Stored items
★ ★ ★ ★

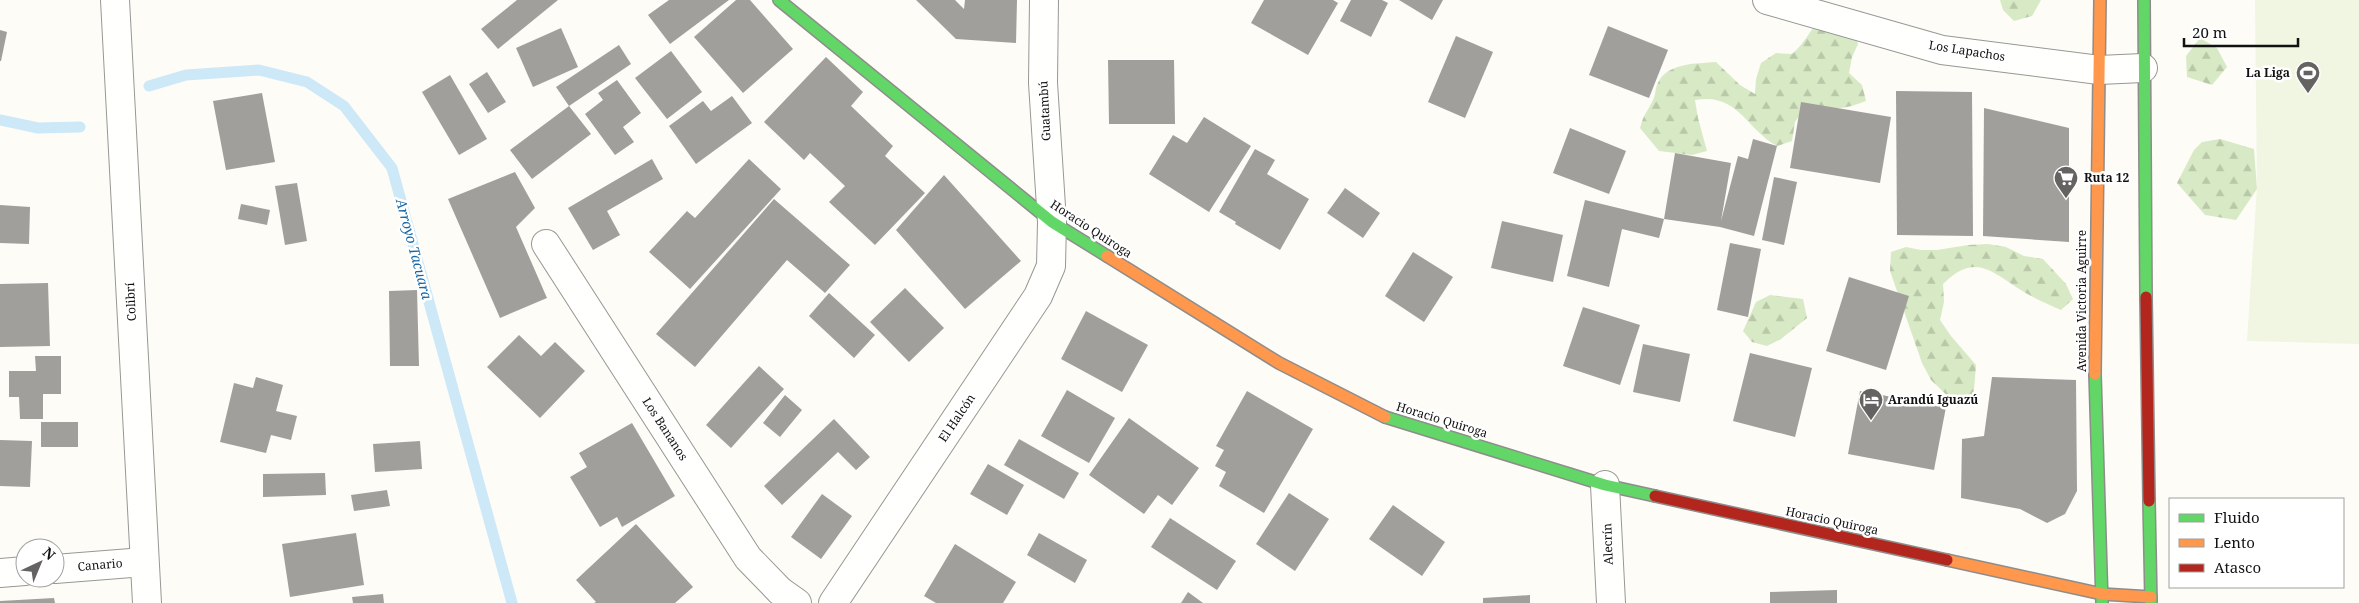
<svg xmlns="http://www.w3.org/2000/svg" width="2359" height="603" viewBox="0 0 2359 603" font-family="'Noto Serif',serif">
<defs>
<pattern id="forest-firs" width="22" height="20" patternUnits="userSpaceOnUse" patternTransform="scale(1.25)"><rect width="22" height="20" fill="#d8eac5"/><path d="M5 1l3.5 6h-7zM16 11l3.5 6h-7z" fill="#b8c8a8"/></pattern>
</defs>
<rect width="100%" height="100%" fill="#fdfcf7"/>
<g fill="url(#forest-firs)">
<path d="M2000 0H2041L2032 16 2014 21 2003 10Z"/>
<path d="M1821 18 1852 26 1858 44 1852 57 1849 73 1862 85 1866 101C1855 105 1845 109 1833 108 1821 106 1816 104 1805 108L1795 122 1792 141 1777 146C1746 129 1738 92 1695 100L1698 118 1707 151 1692 155 1659 151 1640 128C1644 113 1648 111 1653 100 1656 95 1655 89 1657 85 1666 62 1696 64 1716 62L1740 85 1755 94 1756 79 1761 63 1776 53 1792 54C1805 43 1810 30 1821 18Z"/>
<path d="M2200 38 2217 48 2227 67 2212 85 2187 77 2186 56Z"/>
<path d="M2220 139 2254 149 2257 189 2236 220 2205 215 2177 183 2194 150 2202 142Z"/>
<path d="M1988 244 2006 247 2024 256 2043 259 2066 284 2073 299 2061 310C2045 303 2027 295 2013 285 1984 265 1970 258 1943 284L1944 302 1940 320 1951 336 1976 365 1973 402 1956 404 1931 380 1922 363 1890 271 1891 252 1906 247 1921 250H1937L1968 245Z"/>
<path d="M1770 295 1803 299 1807 318 1781 339 1767 346 1752 342 1743 331 1756 302Z"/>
</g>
<path fill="#f0f6e1" d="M2255 0H2359V344L2247 341 2257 188Z"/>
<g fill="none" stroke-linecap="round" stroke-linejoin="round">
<g stroke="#cde8f7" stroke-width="11">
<path d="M149 86 186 75 259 70 307 82 344 106 392 168 512 603"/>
<path d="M0 120 38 128 80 127"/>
</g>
</g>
<g fill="#a19f9c">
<path d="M517 0H558L498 49 481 29Z"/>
<path d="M669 0H729L670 44 648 15Z"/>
<path d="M736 0H750L793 49 743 93 694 37Z"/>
<path d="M916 0H955L964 9 965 0H1017L1016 43 956 39Z"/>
<path d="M1264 0H1333L1338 3 1308 55 1251 23Z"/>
<path d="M1351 0H1382L1388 3 1371 37 1340 21Z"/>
<path d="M1399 0H1443L1432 20Z"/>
<path d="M1608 26 1668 50 1649 98 1589 75Z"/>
<path d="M561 28 578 67 533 87 516 48Z"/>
<path d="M0 30 7 32 1 61H0Z"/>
<path d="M1456 36 1493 52 1465 118 1428 102Z"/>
<path d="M619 45 631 64 569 106 556 87Z"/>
<path d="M671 51 702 92 667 119 635 78Z"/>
<path d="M826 57 863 92 851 106 893 146 885 156 925 193 875 245 829 202 845 186 810 153 804 160 764 122Z"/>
<path d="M1108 60H1174L1175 124H1109Z"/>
<path d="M487 72 506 102 488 113 469 84Z"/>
<path d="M450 75 487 139 459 155 422 92Z"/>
<path d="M617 80 641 113 623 127 634 142 615 155 585 114 603 100 598 93Z"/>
<path d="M1896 91 1972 92 1973 236 1897 235Z"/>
<path d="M262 93 275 162 226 170 213 101Z"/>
<path d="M732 96 752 123 696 164 669 126 703 101 711 111Z"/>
<path d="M1801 102 1891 117 1880 183 1790 168Z"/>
<path d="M569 106 591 134 532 179 510 150Z"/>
<path d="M1984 108 2069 128V242L1983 236Z"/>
<path d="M1204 117 1251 146 1209 212 1149 174 1173 135 1187 143Z"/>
<path d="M1570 128 1626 151 1609 194 1553 173Z"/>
<path d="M1753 139 1777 146 1754 236 1720 227 1664 219 1675 153 1731 163 1721 221 1738 156 1748 159Z"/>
<path d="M1255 149 1275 160 1267 174 1309 199 1280 250 1235 224 1236 222 1219 212Z"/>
<path d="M652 159 663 179 607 211 620 235 593 250 568 208Z"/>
<path d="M749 159 781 189 690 289 649 252 687 211 695 218Z"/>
<path d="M515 172 535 208 516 227 547 298 500 318 448 199Z"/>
<path d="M944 175 1021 261 965 309 896 230Z"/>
<path d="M1774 177 1797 182 1784 245 1762 240Z"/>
<path d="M297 183 307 241 285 245 275 186Z"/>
<path d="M1345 188 1380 213 1363 238 1327 213Z"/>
<path d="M774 199 850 265 825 293 787 260 695 367 656 334Z"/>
<path d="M1585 200 1664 219 1659 238 1622 229 1609 287 1567 276Z"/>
<path d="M241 204 270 210 267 225 238 219Z"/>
<path d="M0 205 30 207 29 244 0 243Z"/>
<path d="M1502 221 1563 235 1553 282 1491 268Z"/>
<path d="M1730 243 1761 249 1748 317 1717 310Z"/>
<path d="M1413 252 1453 277 1424 322 1385 296Z"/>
<path d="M1849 277 1909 296 1886 370 1826 351Z"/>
<path d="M48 283 50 346 0 347V284Z"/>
<path d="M905 288 944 328 909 362 870 322Z"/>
<path d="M417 290 419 366H390L389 291Z"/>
<path d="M829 293 875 335 854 358 809 316Z"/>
<path d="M1583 307 1640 325 1620 385 1563 366Z"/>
<path d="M1086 311 1148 345 1122 392 1061 359Z"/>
<path d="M519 335 541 356 555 342 585 371 540 418 487 367Z"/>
<path d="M1643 344 1690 354 1680 402 1633 392Z"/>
<path d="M1750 353 1812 368 1795 437 1733 421Z"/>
<path d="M35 356H61V394H43V419H20L19 397H9V371H36Z"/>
<path d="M759 366 784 389 731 448 706 425Z"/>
<path d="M256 377 283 385 276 411 297 416 291 440 271 435 266 453 220 442 234 383 253 388Z"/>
<path d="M1992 377 2076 380 2077 491 2065 514 2047 523 2020 509 1961 498 1962 439 1984 436Z"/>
<path d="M1067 390 1115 418 1089 463 1041 436Z"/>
<path d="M1247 391 1313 429 1264 513 1219 486 1226 472 1215 466 1224 450 1216 446Z"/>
<path d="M1860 391 1946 407 1934 470 1848 454Z"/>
<path d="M785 395 802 410 780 437 763 423Z"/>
<path d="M1129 418 1199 468 1172 505 1158 495 1144 514 1089 475Z"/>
<path d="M834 419 870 457 856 470 838 452 782 505 764 486Z"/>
<rect x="41" y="422" width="37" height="25"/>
<path d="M632 423 675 496 622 527 617 517 600 527 570 477 587 467 579 453Z"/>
<path d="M1019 439 1079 473 1064 499 1004 465Z"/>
<path d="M0 440 32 441 30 487 0 486Z"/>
<path d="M420 441 422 469 375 472 373 444Z"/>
<path d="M988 464 1024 485 1007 515 970 494Z"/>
<path d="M325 473 326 495 263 497V474Z"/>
<path d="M387 490 390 506 354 511 351 495Z"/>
<path d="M1289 493 1329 519 1295 571 1256 544Z"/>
<path d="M822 494 852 516 821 559 791 537Z"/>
<path d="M1393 505 1445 542 1422 576 1369 539Z"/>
<path d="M1170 518 1236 561 1217 590 1151 547Z"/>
<path d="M636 524 693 587 675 603H594L596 602 576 580Z"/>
<path d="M356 533 364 585 290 597 282 544Z"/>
<path d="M1039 533 1087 560 1075 583 1027 555Z"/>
<path d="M955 544 1016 582 1003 603H936L924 596Z"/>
<path d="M1837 590V603H1770V592Z"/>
<path d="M1188 592 1203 603H1181Z"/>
<path d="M383 594 384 603H353L352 597Z"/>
<path d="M1530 595V603H1483V598Z"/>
<path d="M54 598 55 603H0V601Z"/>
</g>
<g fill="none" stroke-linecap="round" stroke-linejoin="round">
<defs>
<g id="street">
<path d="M115 0 147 603"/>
<path d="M1767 0 1942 50 2099 70 2143 68"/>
<path d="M546 244 748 558 780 591 797 603"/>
<path d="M1605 485 1611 603"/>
<path d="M55 569 144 562"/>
<path d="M0 573 25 571"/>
<path d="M833 603 1038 296 1051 266 1052 222 1043 83 1044 0"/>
</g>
<g id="fast">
<path d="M779 0 1052 222 1107 256"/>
<path d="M2144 0 2146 297"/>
<path d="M2095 374 2102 603"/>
<path d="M1385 417 1605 485 1655 496"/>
<path d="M2149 501 2151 603"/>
</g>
<g id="slow">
<path d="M1107 256 1279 363 1385 417"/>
<path d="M2095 374 2100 0"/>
<path d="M1947 560 2102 594 2151 597"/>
</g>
<g id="jam">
<path d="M2146 297 2149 501"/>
<path d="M1655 496 1947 560"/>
</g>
</defs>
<use href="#street" stroke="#979795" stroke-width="30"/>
<use href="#fast" stroke="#8e8d8b" stroke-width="14"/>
<use href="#slow" stroke="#8e8d8b" stroke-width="14"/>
<use href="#jam" stroke="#8e8d8b" stroke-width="14"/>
<use href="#street" stroke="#fffffe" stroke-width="28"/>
<use href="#fast" stroke="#63d668" stroke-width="11"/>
<use href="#slow" stroke="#ff974d" stroke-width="11"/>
<use href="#jam" stroke="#b3261e" stroke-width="11"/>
</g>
<defs>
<symbol id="stadium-pin" viewBox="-11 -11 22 30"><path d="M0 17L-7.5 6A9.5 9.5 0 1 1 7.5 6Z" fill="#646362" stroke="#fff"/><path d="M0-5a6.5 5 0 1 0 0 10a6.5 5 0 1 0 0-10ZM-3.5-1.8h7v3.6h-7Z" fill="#fff"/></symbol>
<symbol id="supermarket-pin" viewBox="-11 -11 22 30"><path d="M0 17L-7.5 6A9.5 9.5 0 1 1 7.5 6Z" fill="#646362" stroke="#fff"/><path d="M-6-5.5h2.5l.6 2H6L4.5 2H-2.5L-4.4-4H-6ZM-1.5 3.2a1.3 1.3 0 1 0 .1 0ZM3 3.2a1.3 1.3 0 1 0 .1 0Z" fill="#fff"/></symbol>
<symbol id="hotel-pin" viewBox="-11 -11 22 30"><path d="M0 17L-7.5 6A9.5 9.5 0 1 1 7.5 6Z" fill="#646362" stroke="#fff"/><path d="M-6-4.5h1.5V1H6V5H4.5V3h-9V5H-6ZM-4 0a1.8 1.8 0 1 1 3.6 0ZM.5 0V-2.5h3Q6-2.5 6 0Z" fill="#fff"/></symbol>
</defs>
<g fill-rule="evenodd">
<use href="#stadium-pin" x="2294" y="59" width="28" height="38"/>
<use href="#supermarket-pin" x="2052" y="164" width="28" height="38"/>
<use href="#hotel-pin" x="1857" y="386" width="28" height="38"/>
</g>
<g text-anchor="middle" stroke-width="5" stroke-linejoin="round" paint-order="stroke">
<g font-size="12" fill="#111" stroke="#fff">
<text transform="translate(1967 51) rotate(9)" y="4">Los Lapachos</text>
<text transform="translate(1045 111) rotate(-93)" y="4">Guatambú</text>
<text transform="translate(1091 229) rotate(33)" y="4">Horacio Quiroga</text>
<text transform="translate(2082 301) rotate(-90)" y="4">Avenida Victoria Aguirre</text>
<text transform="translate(131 302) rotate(-93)" y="4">Colibrí</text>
<text transform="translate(957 418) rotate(-56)" y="4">El Halcón</text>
<text transform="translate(1442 420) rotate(17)" y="4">Horacio Quiroga</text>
<text transform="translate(665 429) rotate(57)" y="4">Los Bananos</text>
<text transform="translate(1832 521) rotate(12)" y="4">Horacio Quiroga</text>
<text transform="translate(1608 544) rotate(-92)" y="4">Alecrín</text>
<text transform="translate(100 565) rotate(-5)" y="4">Canario</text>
</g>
<g font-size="12" font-weight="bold" fill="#111" stroke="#fff" text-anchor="start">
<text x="2290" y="77" text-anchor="end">La Liga</text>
<text x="2084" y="182">Ruta 12</text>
<text x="1888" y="404">Arandú Iguazú</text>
</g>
<g font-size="14" font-style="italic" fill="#1768a6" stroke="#fff">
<text transform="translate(414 249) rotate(75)" y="5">Arroyo Tacuara</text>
</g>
</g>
<rect x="2169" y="498" width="175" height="90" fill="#ffffff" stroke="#a0a0a0"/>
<rect x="2179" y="514" width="25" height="8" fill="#63d668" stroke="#a0a0a0"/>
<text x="2214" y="523" font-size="15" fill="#111111">Fluido</text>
<rect x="2179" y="539" width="25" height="8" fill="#ff974d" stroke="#a0a0a0"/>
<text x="2214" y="548" font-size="15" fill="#111111">Lento</text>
<rect x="2179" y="564" width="25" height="8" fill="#b3261e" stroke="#a0a0a0"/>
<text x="2214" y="573" font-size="15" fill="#111111">Atasco</text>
<g transform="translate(40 563) rotate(44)"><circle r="24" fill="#ffffff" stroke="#a0a0a0"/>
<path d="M0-4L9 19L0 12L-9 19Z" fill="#646362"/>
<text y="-8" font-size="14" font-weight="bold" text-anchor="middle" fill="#111111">N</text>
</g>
<path d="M2184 38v8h114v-8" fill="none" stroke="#111111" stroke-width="2.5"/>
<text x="2192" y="38" font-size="15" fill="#111111" stroke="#ffffff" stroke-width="4" paint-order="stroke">20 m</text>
</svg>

★ ★ ★ ★

Check each line above for the string "middle" and copy those that have it.

(Response area):
<g text-anchor="middle" stroke-width="5" stroke-linejoin="round" paint-order="stroke">
<text y="-8" font-size="14" font-weight="bold" text-anchor="middle" fill="#111111">N</text>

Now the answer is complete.